## DESCRIPTION OF THE TASK
Format the stretch of the data below that opens with the line containing "common name: Convergent lady beetle" and closes with the line containing "genus: Zenaida", both included, as a JSON list of strings with one string per line, leaving out blank lines. Use only those lines.

[begin RECORDED INFORMATION]

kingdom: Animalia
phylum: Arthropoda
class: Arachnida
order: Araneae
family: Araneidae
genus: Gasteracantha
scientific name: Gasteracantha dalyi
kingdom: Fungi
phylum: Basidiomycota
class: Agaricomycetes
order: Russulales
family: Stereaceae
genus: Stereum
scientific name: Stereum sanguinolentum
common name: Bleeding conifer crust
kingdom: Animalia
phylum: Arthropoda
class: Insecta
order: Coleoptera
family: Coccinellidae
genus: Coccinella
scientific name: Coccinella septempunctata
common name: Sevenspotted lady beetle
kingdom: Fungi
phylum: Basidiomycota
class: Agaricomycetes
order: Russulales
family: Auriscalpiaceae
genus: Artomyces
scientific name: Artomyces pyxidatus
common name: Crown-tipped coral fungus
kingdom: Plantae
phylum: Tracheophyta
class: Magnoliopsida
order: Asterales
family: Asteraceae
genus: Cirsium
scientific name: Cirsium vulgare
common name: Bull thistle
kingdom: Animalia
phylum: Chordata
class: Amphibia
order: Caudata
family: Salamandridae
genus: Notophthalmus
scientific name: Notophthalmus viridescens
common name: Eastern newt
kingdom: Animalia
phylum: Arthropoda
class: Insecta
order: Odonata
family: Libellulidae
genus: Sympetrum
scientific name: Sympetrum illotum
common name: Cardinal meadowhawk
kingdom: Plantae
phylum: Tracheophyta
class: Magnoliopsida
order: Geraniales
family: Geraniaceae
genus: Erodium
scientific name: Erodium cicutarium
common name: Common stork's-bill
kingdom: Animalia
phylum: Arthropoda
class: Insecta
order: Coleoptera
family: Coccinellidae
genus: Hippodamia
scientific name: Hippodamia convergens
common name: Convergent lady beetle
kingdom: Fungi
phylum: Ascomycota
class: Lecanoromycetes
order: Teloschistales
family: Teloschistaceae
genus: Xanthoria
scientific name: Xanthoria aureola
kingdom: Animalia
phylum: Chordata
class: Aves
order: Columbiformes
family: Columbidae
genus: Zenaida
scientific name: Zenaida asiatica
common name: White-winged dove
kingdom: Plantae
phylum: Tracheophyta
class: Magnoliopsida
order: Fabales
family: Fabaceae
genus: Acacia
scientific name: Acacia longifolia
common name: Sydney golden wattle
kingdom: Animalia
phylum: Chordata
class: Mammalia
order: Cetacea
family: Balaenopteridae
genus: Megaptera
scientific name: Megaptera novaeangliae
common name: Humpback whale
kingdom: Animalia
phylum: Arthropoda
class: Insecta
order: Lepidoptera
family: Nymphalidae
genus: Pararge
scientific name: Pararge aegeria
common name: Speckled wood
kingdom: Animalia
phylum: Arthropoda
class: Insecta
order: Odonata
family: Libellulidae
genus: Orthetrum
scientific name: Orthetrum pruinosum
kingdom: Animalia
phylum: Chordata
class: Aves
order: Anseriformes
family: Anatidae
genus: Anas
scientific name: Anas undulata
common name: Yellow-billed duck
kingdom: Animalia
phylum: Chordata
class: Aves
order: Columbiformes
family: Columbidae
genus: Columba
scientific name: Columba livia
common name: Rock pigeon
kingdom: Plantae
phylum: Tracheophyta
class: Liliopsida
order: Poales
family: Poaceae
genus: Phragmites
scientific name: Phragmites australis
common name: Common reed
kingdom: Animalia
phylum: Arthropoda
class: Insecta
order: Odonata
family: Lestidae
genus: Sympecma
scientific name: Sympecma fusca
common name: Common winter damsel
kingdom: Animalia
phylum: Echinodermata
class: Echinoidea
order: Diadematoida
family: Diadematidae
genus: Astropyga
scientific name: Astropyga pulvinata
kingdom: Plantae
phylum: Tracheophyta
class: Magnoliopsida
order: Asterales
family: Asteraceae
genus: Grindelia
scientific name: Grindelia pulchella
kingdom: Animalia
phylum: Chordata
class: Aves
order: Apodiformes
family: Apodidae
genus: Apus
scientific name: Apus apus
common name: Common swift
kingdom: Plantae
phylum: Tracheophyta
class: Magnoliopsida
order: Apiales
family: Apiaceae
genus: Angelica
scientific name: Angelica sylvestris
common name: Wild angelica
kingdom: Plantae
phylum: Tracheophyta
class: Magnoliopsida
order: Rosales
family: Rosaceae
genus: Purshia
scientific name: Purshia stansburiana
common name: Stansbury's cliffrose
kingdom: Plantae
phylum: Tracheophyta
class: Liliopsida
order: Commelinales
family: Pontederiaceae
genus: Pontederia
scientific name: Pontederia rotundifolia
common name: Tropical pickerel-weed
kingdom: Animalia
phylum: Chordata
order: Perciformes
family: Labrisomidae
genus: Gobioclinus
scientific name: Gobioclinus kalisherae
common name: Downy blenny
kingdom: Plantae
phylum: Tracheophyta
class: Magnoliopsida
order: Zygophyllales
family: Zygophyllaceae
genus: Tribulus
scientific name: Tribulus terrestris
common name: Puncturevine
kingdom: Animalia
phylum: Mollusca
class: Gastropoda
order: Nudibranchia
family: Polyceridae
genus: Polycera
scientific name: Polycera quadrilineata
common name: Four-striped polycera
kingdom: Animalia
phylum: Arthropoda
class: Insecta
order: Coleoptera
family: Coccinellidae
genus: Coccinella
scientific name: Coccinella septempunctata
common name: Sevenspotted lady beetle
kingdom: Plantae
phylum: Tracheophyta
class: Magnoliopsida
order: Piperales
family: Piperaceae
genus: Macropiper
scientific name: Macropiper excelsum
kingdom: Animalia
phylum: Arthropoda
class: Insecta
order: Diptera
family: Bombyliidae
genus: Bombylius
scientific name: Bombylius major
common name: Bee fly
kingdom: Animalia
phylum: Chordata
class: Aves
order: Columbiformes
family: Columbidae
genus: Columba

[end RECORDED INFORMATION]

## WRITTEN SOLUTION
[
  "common name: Convergent lady beetle",
  "kingdom: Fungi",
  "phylum: Ascomycota",
  "class: Lecanoromycetes",
  "order: Teloschistales",
  "family: Teloschistaceae",
  "genus: Xanthoria",
  "scientific name: Xanthoria aureola",
  "kingdom: Animalia",
  "phylum: Chordata",
  "class: Aves",
  "order: Columbiformes",
  "family: Columbidae",
  "genus: Zenaida"
]